Adults of this small moth have a wingspan of 14 mm. They are of a rather dull coloration, with brown-grey forewings that bear three large blackish-brown dots each. The hindwings are a silvery white; they are surrounded by a long-haired fringe, as usual for fungus moths and relatives. The body is dull brown, and the head bears a tuft of reddish-brown hair.

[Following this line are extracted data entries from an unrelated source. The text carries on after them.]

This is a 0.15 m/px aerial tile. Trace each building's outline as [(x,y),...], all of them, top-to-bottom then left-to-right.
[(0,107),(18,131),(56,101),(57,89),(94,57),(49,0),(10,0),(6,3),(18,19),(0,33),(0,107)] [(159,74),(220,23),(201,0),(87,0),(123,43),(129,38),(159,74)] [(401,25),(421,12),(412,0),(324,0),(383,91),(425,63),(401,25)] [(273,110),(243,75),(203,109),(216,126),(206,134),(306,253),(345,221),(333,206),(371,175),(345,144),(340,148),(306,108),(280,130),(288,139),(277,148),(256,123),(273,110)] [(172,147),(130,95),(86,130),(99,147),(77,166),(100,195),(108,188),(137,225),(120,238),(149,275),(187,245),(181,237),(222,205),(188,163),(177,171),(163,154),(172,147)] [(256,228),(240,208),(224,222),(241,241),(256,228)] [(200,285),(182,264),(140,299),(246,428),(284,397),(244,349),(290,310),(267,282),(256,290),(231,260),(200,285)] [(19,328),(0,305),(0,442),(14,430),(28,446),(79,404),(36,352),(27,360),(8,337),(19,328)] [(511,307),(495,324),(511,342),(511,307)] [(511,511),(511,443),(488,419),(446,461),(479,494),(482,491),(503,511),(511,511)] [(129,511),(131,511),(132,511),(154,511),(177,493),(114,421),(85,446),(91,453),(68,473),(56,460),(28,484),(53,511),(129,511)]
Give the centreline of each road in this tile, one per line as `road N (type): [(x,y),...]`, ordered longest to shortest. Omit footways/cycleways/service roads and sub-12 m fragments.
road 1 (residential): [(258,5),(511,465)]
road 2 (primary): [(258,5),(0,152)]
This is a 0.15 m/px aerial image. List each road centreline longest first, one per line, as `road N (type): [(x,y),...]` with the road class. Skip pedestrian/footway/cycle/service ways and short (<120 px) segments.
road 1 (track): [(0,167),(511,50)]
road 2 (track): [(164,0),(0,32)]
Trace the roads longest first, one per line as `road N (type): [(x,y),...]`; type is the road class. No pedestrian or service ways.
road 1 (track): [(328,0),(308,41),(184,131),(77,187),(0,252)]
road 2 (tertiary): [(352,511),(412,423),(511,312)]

The caterpillars feed on dry animal and plant remains. Despite the species' common name, they are rarely recorded as a pest of clothing. Though they will eat discarded wool and similar fabrics, they are more commonly found in bird nests - particularly of chicken (Gallus gallus domesticus), domestic pigeon (Columba livia domestica), swallows (Hirundinidae) and woodpeckers (Picidae) - where they feed on shed feathers and feces. Less usual foodstuffs of this species are dry peas and dried fruit, bran, dry rose flowers, the dead beetles in mealworm (Tenebrio molitor) cultures and even pigskin bookbindings.

==Synonyms==
Invalid scientific names (junior synonyms and others) of the brown-dotted clothes moth are:
- Niditinea frigidella (Packard, 1867)
- Niditinea fuscipunctella (Haworth, 1828)
- Niditinea griseella (Chambers, 1873)
- Niditinea ignotella (Walker, 1864) (non Walker 1863: preoccupied)
- Niditinea nubilipennella (Clemens, 1859)
- Niditinea spretella (Denis & Schiffermüller, 1775)
- Oecophora frigidella Packard, 1867
- Tinea abligatella Walker, 1863
- Tinea crinitella Schrank, 1802
- Tinea distans Gozmány, 1959
- Tinea eurinella Zagulajev, 1952
- Tinea fuscella Linnaeus, 1758
- Tinea fuscipunctella Haworth, 1828
- Tinea griseella Chambers, 1873
- Tinea ignotella Walker, 1864 (non Walker 1863: preoccupied)
- Tinea nubilipennella Clemens, 1859
- Tinea spretella Denis & Schiffermüller, 1775

N. spretella is sometimes still considered a distinct species, but most recent authors include it here.